A artista guineense Eneida Marta, que atuou no Festival Músicas do Mundo no sábado à noite, reclama “justiça” para a música da Guiné-Bissau, que o povo ouve, mas ainda sem agarrar a “revolução” da mensagem.

Em entrevista à Lusa, no final do último concerto da primeira noite de festival, que lotou o Largo Marquês de Pombal, em Porto Covo, Eneida Marta estava “maravilhada” com a receção do público.

“Não há como não dizer que foi uma maravilha estar em cima deste palco, que é um palco que sempre quis pisar, é dos poucos palcos em Portugal onde eu ainda não tinha cantado”, recordou.

Durante mais de uma hora, a artista passeou pelo seu repertório de mais de 20 anos de carreira, sem esquecer a herança e a tradição, cantando “Mindjeris di Pano Preto”, do poeta guineense José Carlos Schwarz, e “Mãe Negra”, da poeta angolana Alda Lara.

“Nós nunca devemos perder a nossa identidade, quando perdemo-la, perdemos tudo”, realça Eneida, fazendo “questão de deixar [em palco] a essência da Guiné-Bissau”, país onde “a música devia ter mais importância”.

“A cultura e a música da Guiné-Bissau são pouco valorizadas pelos ditos responsáveis para que as coisas (…) tenham a força que deviam ter”, critica.

Em concreto, menciona o exemplo das “rádios que passam pouca música da Guiné-Bissau”, onde a música é um “veículo” de comunicação com as pessoas, que a ouvem, mas ainda não reagem.

Apesar de os artistas fazerem “intervenção através da música para fazer acordar a consciência do povo”, este continua a “acomodar-se” e a aceitar “aquilo que tem”, descreve.

“Fazemos músicas interventivas, reivindicativas para ver se essa mensagem realmente chega ao povo, que o povo bata com a mão ou que o povo comece a ver a vida de outra forma, que o povo se torne mais lutador, que o povo deixe de ser aquele povo pacato, que aceita tudo”, reclama.

“Eles ouvem a música, mas ainda não agarraram a ideia da coisa”, lamenta, resumindo essa “ideia” em três ações: “luta, ama, vai buscar os teus direitos”.

Eneida responde com expressividade à pergunta sobre se há um desfasamento entre o povo e a elite governante na Guiné-Bissau: “Ui, ai… se há desfasamento?

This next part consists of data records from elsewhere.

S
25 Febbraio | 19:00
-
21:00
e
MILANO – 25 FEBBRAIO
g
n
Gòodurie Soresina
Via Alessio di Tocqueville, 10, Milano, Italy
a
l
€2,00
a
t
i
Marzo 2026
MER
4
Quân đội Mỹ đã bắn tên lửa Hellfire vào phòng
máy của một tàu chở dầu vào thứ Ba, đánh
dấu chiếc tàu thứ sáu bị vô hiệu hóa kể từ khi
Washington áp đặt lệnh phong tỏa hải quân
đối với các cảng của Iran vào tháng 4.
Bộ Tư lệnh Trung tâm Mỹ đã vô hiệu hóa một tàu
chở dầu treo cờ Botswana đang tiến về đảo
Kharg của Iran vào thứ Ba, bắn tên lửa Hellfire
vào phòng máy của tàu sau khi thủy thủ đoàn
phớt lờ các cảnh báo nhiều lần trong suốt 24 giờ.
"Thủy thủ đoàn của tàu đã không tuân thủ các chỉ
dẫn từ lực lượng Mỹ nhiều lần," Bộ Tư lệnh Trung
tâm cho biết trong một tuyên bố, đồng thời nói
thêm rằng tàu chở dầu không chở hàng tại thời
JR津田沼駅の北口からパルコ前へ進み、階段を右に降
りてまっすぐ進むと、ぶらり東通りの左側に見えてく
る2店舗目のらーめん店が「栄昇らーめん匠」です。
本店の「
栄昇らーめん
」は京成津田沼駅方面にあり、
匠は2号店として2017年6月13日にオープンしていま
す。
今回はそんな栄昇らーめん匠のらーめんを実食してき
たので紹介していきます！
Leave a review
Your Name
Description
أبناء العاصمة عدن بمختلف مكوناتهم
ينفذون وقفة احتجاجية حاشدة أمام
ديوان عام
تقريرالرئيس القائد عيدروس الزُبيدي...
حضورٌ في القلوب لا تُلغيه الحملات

É só o que há… um desfasamento total.”

No tema “Africa Tabanka”, a artista critica os políticos que “têm tudo no papel, mas metem numa gaveta”.

Prossegue em tom crítico: “Continuamos ainda naquele emaranhado dos políticos que só olham para os seus umbigos e para aqueles que os rodeiam. E o povo, que é do povo? Zero.”

A propósito do momento político atual na Guiné-Bissau, a artista conta que “os guineenses, todos, estão a respirar a esperança”.

Recordando a maioria absoluta que saiu das urnas nas últimas eleições, vencidas pela coligação Plataforma da Aliança Inclusiva – Terra Ranka, liderada pelo Partido Africano para a Independência da Guiné e Cabo Verde (PAIGC), presidido por Domingos Simões Pereira, Eneida vinca: “Espero que não sejamos defraudados.”

Recorde-se que em 2015 Domingos Simões Pereira chefiava o governo e foi afastado do cargo depois de divergências com o na altura presidente, José Mário Vaz.

Nesta quarta-feira, o atual Presidente, Umaro Sissoco Embaló, pediu aos deputados – que tomarão posse no dia 27 – para aprenderem com as “lições do passado” e que os “erros” que marcaram a nona e a décima legislatura “não se voltem a repetir”.

Ex-embaixadora da Unicef na Guiné-Bissau, Eneida Marta vê evolução nos direitos das crianças no país, ainda que gostasse que ela fosse “mais expressiva”.

“Devagar, vamos lá chegando. Alguns atos já são puníveis, por exemplo a mutilação genital feminina, o casamento precoce (…). Já é um avanço”, constata.